Demetrius is sometimes credited as composer or compiler of the first Russian opera, the lengthy Rostov Mysteries of 1705, though the exact nature of this work, as well as its place in history, is open to debate.[2]
During the 1680s, Demetrius lived mostly at the Kiev Pechersk Lavra, while his sermons against hard drinking and lax morals made his name known all over Russia. He was appointed hegumen (superior) of several major monasteries of Ukraine, but concentrated his attention upon the ambitious project of integrating all the lives of Russian saints into a single work, which he published as Monthly Readings (Четьи-минеи) or Menologion in 1684-1705. He also found time to study ecclesiastical history of the Russian Orthodox Church.
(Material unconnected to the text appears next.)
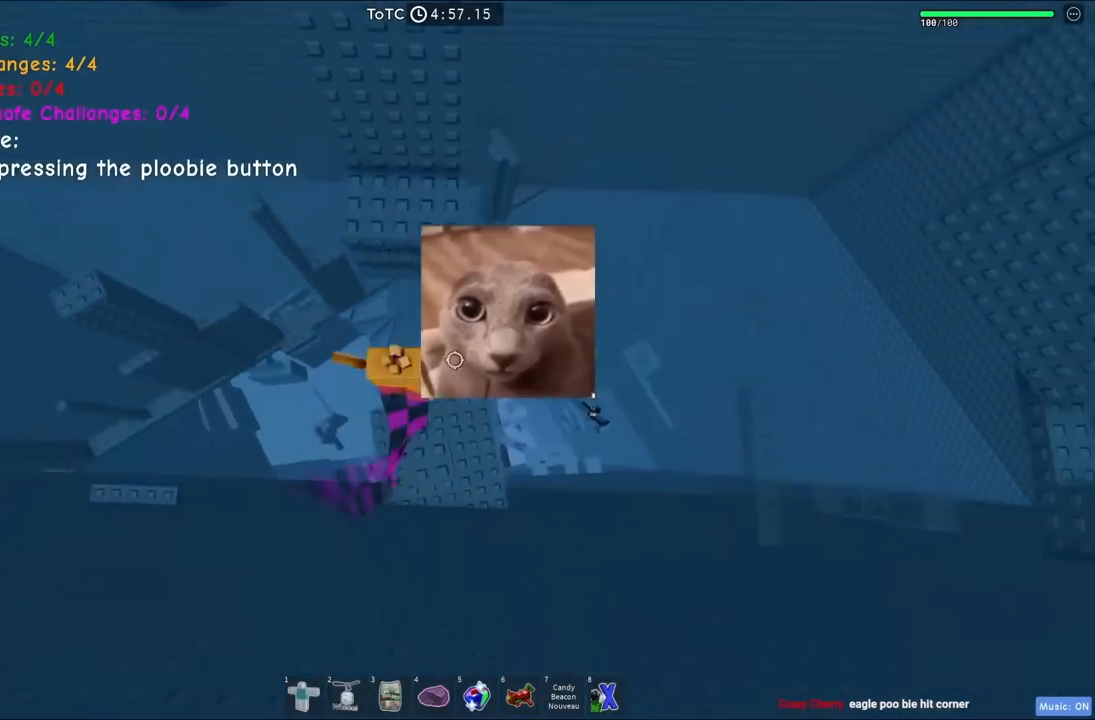
{"keys": ["d", "w"], "events": [[34, "space", "up"], [117, "shift", "up"], [484, "d", "down"]]}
In 1701 Demetrius was appointed Metropolitan of Siberia but, pleading ill health, preferred to stay in Moscow until he was invested with the archbishopric of Rostov. During his life in Russia, Demetrius opposed both the Old Believers' and Peter the Great's ecclesiastical policies, gradually drifting towards the party of Eudoxia Lopukhina and Tsarevich Alexis. Shortly before his death he forged a document to undermine the Old Believers by portraying them as adherents of heresy. He also made invaluable contributions to the Russian education, opening a school and a small theatre in Rostov, where his own plays could be staged.
Work as composer
Demetrius was also active as a composer, although his musical education is undocumented aside from the standard music curriculum established by Feofan Prokopovich at the Kyiv-Mohyla Academy. Many of his Penitential Psalms achieved wide circulation, not only in the Ukraine but in the Balkans too, and many have become an integral part of Ukrainian folk-song tradition through the kobzari, itinerant blind singers.
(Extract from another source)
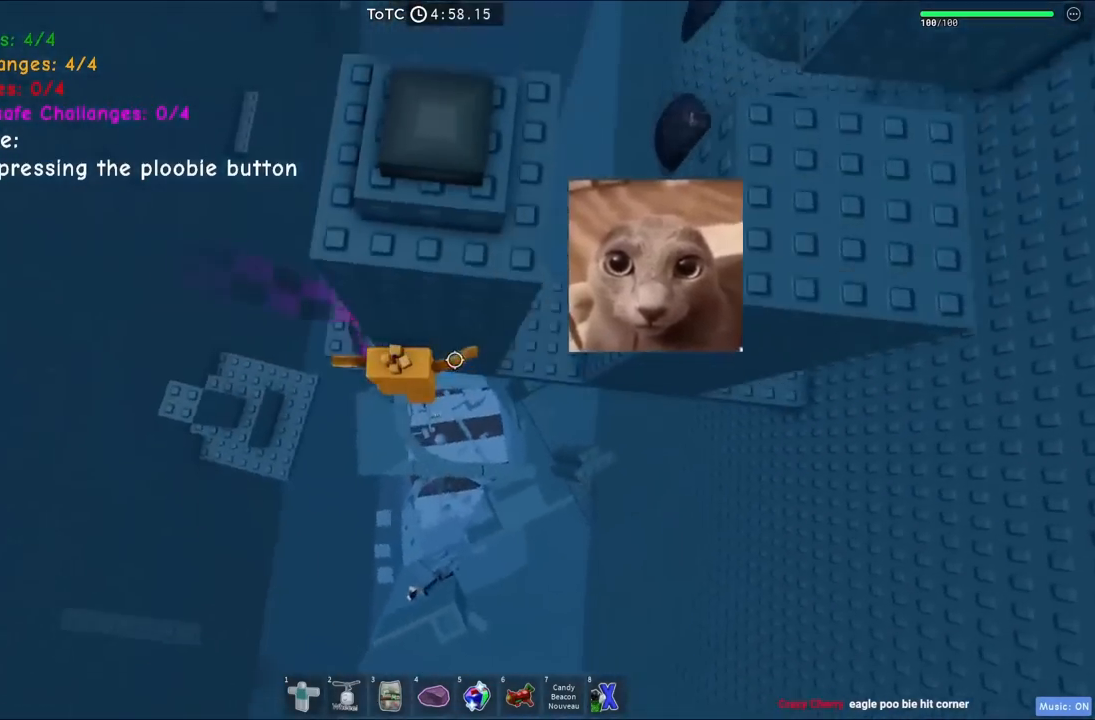
{"keys": ["w"], "events": [[50, "d", "up"], [50, "w", "down"], [67, "space", "up"], [134, "shift", "down"], [367, "shift", "up"]]}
Demetrius is credited as composer or compiler of the first Russian opera, the six-hour-long Rostov Mysteries of 1705. Though this has been staged, notably by Boris Pokrovsky's Moscow Chamber Musical Theatre, in Moscow and at the Brighton Festival (1993), it may best be judged an oratorio on the lives of Russian saints. Its basis is the "Cheti-Minei" (Четьи-Минеи), published in four volumes in 1689, 1690, 1700 and 1705[4] — the same source that inspired Pushkin in 1825 to write Boris Godunov.
Death
Upon Demetrius' death, on 28 October 1709, his relics were placed at St. Jacob's Monastery, which his followers would rebuild as Demetrius' shrine. A fortress on the Don River was named after him; today it is known as Rostov-on-the-Don.
Saint Demetrius of Rostov (18th-century painting from the Museum of Ukrainian Art in Kiev).